DBpedia Development Wiki devilopment bible

Edit this page with Git

Download Data

DBpedia Databus is currently in Public Beta during 2019 until early 2020. We describe how to query it on this page. The Databus website offers more user-friendly choices, such as collections and query builders.

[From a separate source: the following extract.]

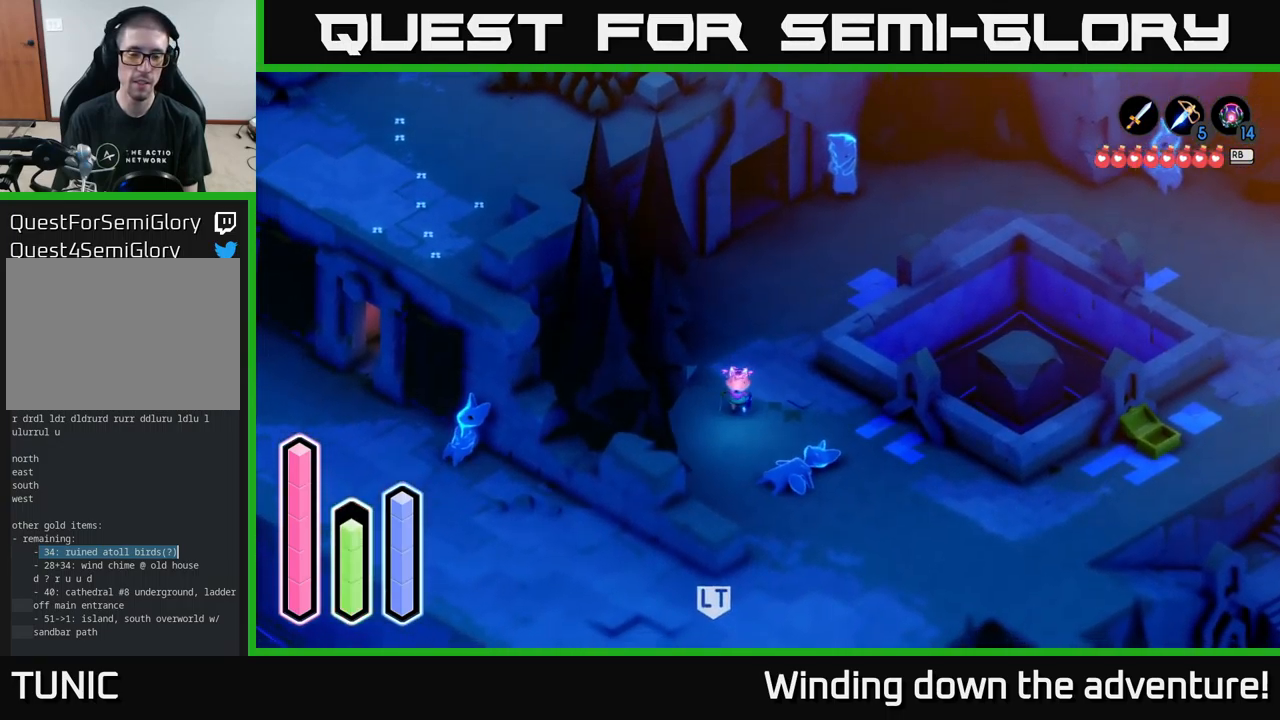
{"buttons": [], "left_stick": "down-left", "right_stick": "center", "events": [[83, "A", "down"], [300, "A", "up"], [450, "left_stick", "down-left"]]}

All databus SPARQL queries can be used …

The easiest way to download the files of the DBpedia lastest core release is to go to the DBpedia Latest Core Collection. Open the page and click on the QUERY tab. You will find a few lines of bash script that will download the collection files to your local machine. Here is the auto-generated bash script for the Latest Core collection:

query=$(curl -H "Accept:text/sparql" https://databus.dbpedia.org/dbpedia/collections/latest-core)
files=$(curl -H "Accept: text/csv" --data-urlencode "query=${query}" https://databus.dbpedia.org/repo/sparql | tail -n+2 | sed 's/"//g')
while IFS= read -r file ; do wget $file; done <<< "$files"

Databus SPARQL API

  • URL: https://databus.dbpedia.org/repo/sparql
  • Follows the SPARQL 1.1 Protocol and Query Language, Virtuoso version 07.20.3217
  • YASGUI - Yet Another SPARQL GUI, reset browser cache with https://databus.dbpedia.org/yasgui/?_resetYasgui
  • Virtuoso SPARQL Editor
  • Faceted Search & Find service - some configuration issues exist, will be fixed during next maintenance
  • At the end of the year, we plan a scalability update (better or more servers, some data moved to additional, external stores). During development it is running on the smallest Hetzner server.
  • Performance note: Please use aggregates (COUNT, SUM, AVG, GROUP_CONCAT) and Group By sparingly. If too many people run analytics, it impacts performance. Replicate the store with the weekly dumps locally for these.

stable vocabularies

# external
PREFIX dcat:   <http://www.w3.org/ns/dcat#>
PREFIX dct:    <http://purl.org/dc/terms/>
PREFIX prov:   <http://www.w3.org/ns/prov#>
PREFIX rdf:    <http://www.w3.org/1999/02/22-rdf-syntax-ns#>
PREFIX rdfs:   <http://www.w3.org/2000/01/rdf-schema#>
PREFIX xsd:    <http://www.w3.org/2001/XMLSchema#>
# DataId core
PREFIX dataid: <http://dataid.dbpedia.org/ns/core#>
# Databus Stable Dataset IDs
PREFIX db:     <https://databus.dbpedia.org/>

UNSTABLE vocabularies, changes after BETA Ontology namespaces are not final yet. Ontologies are not de-referencable online. Mod data will be moved to an extra server and federated. See below for a more detailed list of planned changes.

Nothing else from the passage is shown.